Dataset entries
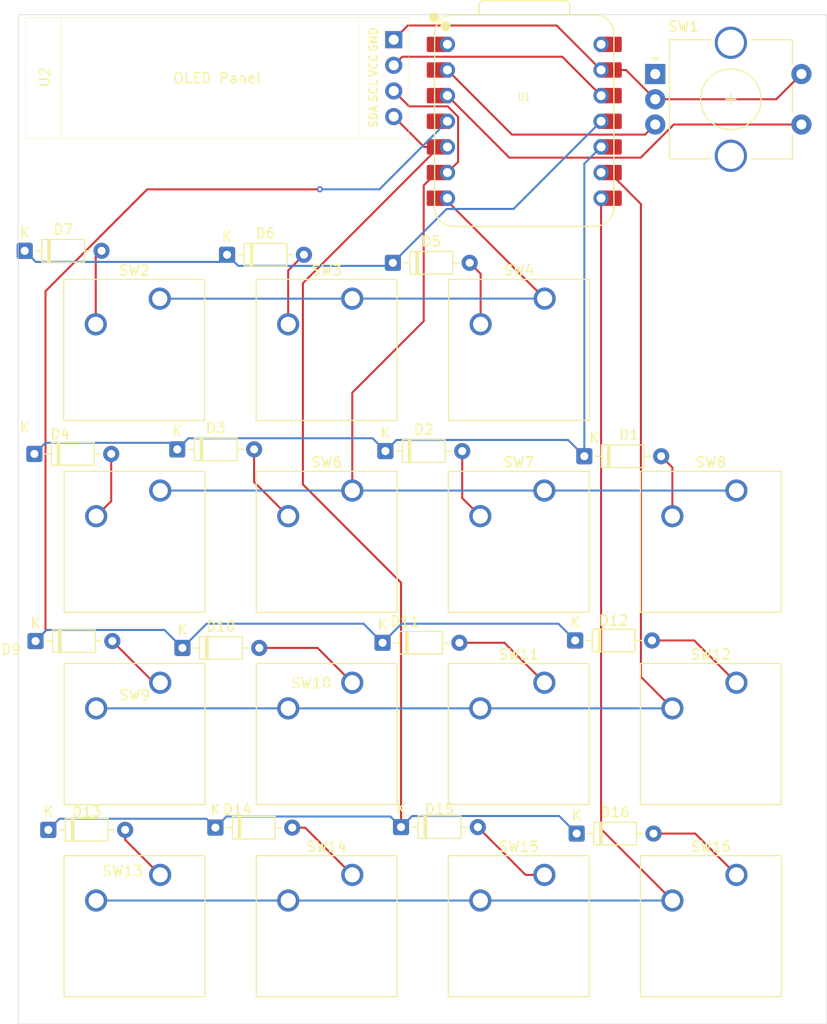
<source format=kicad_pcb>
(kicad_pcb
	(version 20241229)
	(generator "pcbnew")
	(generator_version "9.0")
	(general
		(thickness 1.6)
		(legacy_teardrops no)
	)
	(paper "A4")
	(layers
		(0 "F.Cu" signal)
		(2 "B.Cu" signal)
		(9 "F.Adhes" user "F.Adhesive")
		(11 "B.Adhes" user "B.Adhesive")
		(13 "F.Paste" user)
		(15 "B.Paste" user)
		(5 "F.SilkS" user "F.Silkscreen")
		(7 "B.SilkS" user "B.Silkscreen")
		(1 "F.Mask" user)
		(3 "B.Mask" user)
		(17 "Dwgs.User" user "User.Drawings")
		(19 "Cmts.User" user "User.Comments")
		(21 "Eco1.User" user "User.Eco1")
		(23 "Eco2.User" user "User.Eco2")
		(25 "Edge.Cuts" user)
		(27 "Margin" user)
		(31 "F.CrtYd" user "F.Courtyard")
		(29 "B.CrtYd" user "B.Courtyard")
		(35 "F.Fab" user)
		(33 "B.Fab" user)
		(39 "User.1" user)
		(41 "User.2" user)
		(43 "User.3" user)
		(45 "User.4" user)
	)
	(setup
		(pad_to_mask_clearance 0)
		(allow_soldermask_bridges_in_footprints no)
		(tenting front back)
		(pcbplotparams
			(layerselection 0x00000000_00000000_55555555_5755f5ff)
			(plot_on_all_layers_selection 0x00000000_00000000_00000000_00000000)
			(disableapertmacros no)
			(usegerberextensions no)
			(usegerberattributes yes)
			(usegerberadvancedattributes yes)
			(creategerberjobfile yes)
			(dashed_line_dash_ratio 12.000000)
			(dashed_line_gap_ratio 3.000000)
			(svgprecision 4)
			(plotframeref no)
			(mode 1)
			(useauxorigin no)
			(hpglpennumber 1)
			(hpglpenspeed 20)
			(hpglpendiameter 15.000000)
			(pdf_front_fp_property_popups yes)
			(pdf_back_fp_property_popups yes)
			(pdf_metadata yes)
			(pdf_single_document no)
			(dxfpolygonmode yes)
			(dxfimperialunits yes)
			(dxfusepcbnewfont yes)
			(psnegative no)
			(psa4output no)
			(plot_black_and_white yes)
			(sketchpadsonfab no)
			(plotpadnumbers no)
			(hidednponfab no)
			(sketchdnponfab yes)
			(crossoutdnponfab yes)
			(subtractmaskfromsilk no)
			(outputformat 1)
			(mirror no)
			(drillshape 1)
			(scaleselection 1)
			(outputdirectory "")
		)
	)
	(net 0 "")
	(net 1 "GND")
	(net 2 "+5V")
	(net 3 "Net-(D1-K)")
	(net 4 "Net-(D1-A)")
	(net 5 "Net-(D2-A)")
	(net 6 "Net-(D3-A)")
	(net 7 "+3.3V")
	(net 8 "Net-(U1-GPIO7{slash}SCL)")
	(net 9 "Net-(D4-A)")
	(net 10 "Net-(D5-A)")
	(net 11 "Net-(D5-K)")
	(net 12 "Net-(D6-A)")
	(net 13 "Net-(D7-A)")
	(net 14 "Net-(D10-K)")
	(net 15 "Net-(D9-A)")
	(net 16 "Net-(D10-A)")
	(net 17 "Net-(D11-A)")
	(net 18 "Net-(D12-A)")
	(net 19 "Net-(D13-K)")
	(net 20 "Net-(D13-A)")
	(net 21 "Net-(D14-A)")
	(net 22 "Net-(D15-A)")
	(net 23 "Net-(D16-A)")
	(net 24 "Net-(U1-GPIO0{slash}TX)")
	(net 25 "Net-(U1-GPIO2{slash}SCK)")
	(net 26 "Net-(U1-GPIO1{slash}RX)")
	(net 27 "Net-(U1-GPIO28{slash}ADC2{slash}A2)")
	(net 28 "Net-(U1-GPIO26{slash}ADC0{slash}A0)")
	(net 29 "Net-(U1-GPIO27{slash}ADC1{slash}A1)")
	(footprint "Button_Switch_Keyboard:SW_Cherry_MX_1.00u_PCB" (layer "F.Cu") (at 127.507167 122.645017))
	(footprint "Diode_THT:D_DO-35_SOD27_P7.62mm_Horizontal" (layer "F.Cu") (at 95.02 79.86))
	(footprint "Button_Switch_Keyboard:SW_Cherry_MX_1.00u_PCB" (layer "F.Cu") (at 127.5055 141.681684))
	(footprint "Diode_THT:D_DO-35_SOD27_P7.62mm_Horizontal" (layer "F.Cu") (at 95.98 99.98))
	(footprint "Diode_THT:D_DO-35_SOD27_P7.62mm_Horizontal" (layer "F.Cu") (at 132.34 136.95))
	(footprint "Button_Switch_Keyboard:SW_Cherry_MX_1.00u_PCB" (layer "F.Cu") (at 165.6025 122.645017))
	(footprint "Button_Switch_Keyboard:SW_Cherry_MX_1.00u_PCB" (layer "F.Cu") (at 165.6025 103.608351))
	(footprint "Diode_THT:D_DO-35_SOD27_P7.62mm_Horizontal" (layer "F.Cu") (at 149.61 118.46))
	(footprint "Diode_THT:D_DO-35_SOD27_P7.62mm_Horizontal" (layer "F.Cu") (at 130.79 99.7))
	(footprint "Diode_THT:D_DO-35_SOD27_P7.62mm_Horizontal" (layer "F.Cu") (at 110.15 99.53))
	(footprint "Rotary_Encoder:RotaryEncoder_Alps_EC11E-Switch_Vertical_H20mm_CircularMountingHoles" (layer "F.Cu") (at 157.55 62.3485))
	(footprint "Diode_THT:D_DO-35_SOD27_P7.62mm_Horizontal" (layer "F.Cu") (at 149.76 137.59))
	(footprint "Button_Switch_Keyboard:SW_Cherry_MX_1.00u_PCB" (layer "F.Cu") (at 146.554833 122.645017))
	(footprint "OPL:XIAO-RP2040-DIP" (layer "F.Cu") (at 144.561 67.0285))
	(footprint "Button_Switch_Keyboard:SW_Cherry_MX_1.00u_PCB" (layer "F.Cu") (at 165.6075 141.681684))
	(footprint "Diode_THT:D_DO-35_SOD27_P7.62mm_Horizontal" (layer "F.Cu") (at 110.66 119.2))
	(footprint "OLED:SSD1306-0.91-OLED-4pin-128x32" (layer "F.Cu") (at 95.116 56.7535))
	(footprint "Button_Switch_Keyboard:SW_Cherry_MX_1.00u_PCB" (layer "F.Cu") (at 146.5565 141.681684))
	(footprint "Button_Switch_Keyboard:SW_Cherry_MX_1.00u_PCB" (layer "F.Cu") (at 108.4595 122.645017))
	(footprint "Button_Switch_Keyboard:SW_Cherry_MX_1.00u_PCB" (layer "F.Cu") (at 108.415 84.6))
	(footprint "Button_Switch_Keyboard:SW_Cherry_MX_1.00u_PCB" (layer "F.Cu") (at 108.4595 103.608351))
	(footprint "Button_Switch_Keyboard:SW_Cherry_MX_1.00u_PCB" (layer "F.Cu") (at 127.5 84.6))
	(footprint "Button_Switch_Keyboard:SW_Cherry_MX_1.00u_PCB" (layer "F.Cu") (at 146.585 84.595))
	(footprint "Diode_THT:D_DO-35_SOD27_P7.62mm_Horizontal" (layer "F.Cu") (at 113.93 137))
	(footprint "Button_Switch_Keyboard:SW_Cherry_MX_1.00u_PCB" (layer "F.Cu") (at 108.4545 141.681684))
	(footprint "Diode_THT:D_DO-35_SOD27_P7.62mm_Horizontal" (layer "F.Cu") (at 97.36 137.22))
	(footprint "Button_Switch_Keyboard:SW_Cherry_MX_1.00u_PCB" (layer "F.Cu") (at 127.507167 103.608351))
	(footprint "Diode_THT:D_DO-35_SOD27_P7.62mm_Horizontal" (layer "F.Cu") (at 96.09 118.52))
	(footprint "Diode_THT:D_DO-35_SOD27_P7.62mm_Horizontal" (layer "F.Cu") (at 115.09 80.25))
	(footprint "Button_Switch_Keyboard:SW_Cherry_MX_1.00u_PCB" (layer "F.Cu") (at 146.554833 103.608351))
	(footprint "Diode_THT:D_DO-35_SOD27_P7.62mm_Horizontal" (layer "F.Cu") (at 131.53 81.05))
	(footprint "Diode_THT:D_DO-35_SOD27_P7.62mm_Horizontal" (layer "F.Cu") (at 150.52 100.21))
	(footprint "Diode_THT:D_DO-35_SOD27_P7.62mm_Horizontal"
		(layer "F.Cu")
		(uuid "ffc9e9cd-e80b-4ba0-a0a9-afc5069ed1f3")
		(at 130.51 118.69)
		(descr "Diode, DO-35_SOD27 series, Axial, Horizontal, pin pitch=7.62mm, length*diameter=4*2mm^2, http://www.diodes.com/_files/packages/DO-35.pdf")
		(tags "Diode DO-35_SOD27 series Axial Horizontal pin pitch 7.62mm  length 4mm diameter 2mm")
		(property "Reference" "D11"
			(at 2.2 -2.12 0)
			(layer "F.SilkS")
			(uuid "40ef3a68-e490-4a7b-b778-9768c2f44f05")
			(effects
				(font
					(size 1 1)
					(thickness 0.15)
				)
			)
		)
		(property "Value" "1N4148"
			(at 3.81 2.12 0)
			(layer "F.Fab")
			(uuid "9563a0b5-c
... [28975 chars truncated]
</source>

● **Directions**
Lines to set down from above: the line with "(at 149.76 137.59))", the line with "(at 165.6075 141.681684))", and every line between, each exactly as written.

● **Solution for this exercise**
	(footprint "Diode_THT:D_DO-35_SOD27_P7.62mm_Horizontal" (layer "F.Cu") (at 149.76 137.59))
	(footprint "Button_Switch_Keyboard:SW_Cherry_MX_1.00u_PCB" (layer "F.Cu") (at 146.554833 122.645017))
	(footprint "OPL:XIAO-RP2040-DIP" (layer "F.Cu") (at 144.561 67.0285))
	(footprint "Button_Switch_Keyboard:SW_Cherry_MX_1.00u_PCB" (layer "F.Cu") (at 165.6075 141.681684))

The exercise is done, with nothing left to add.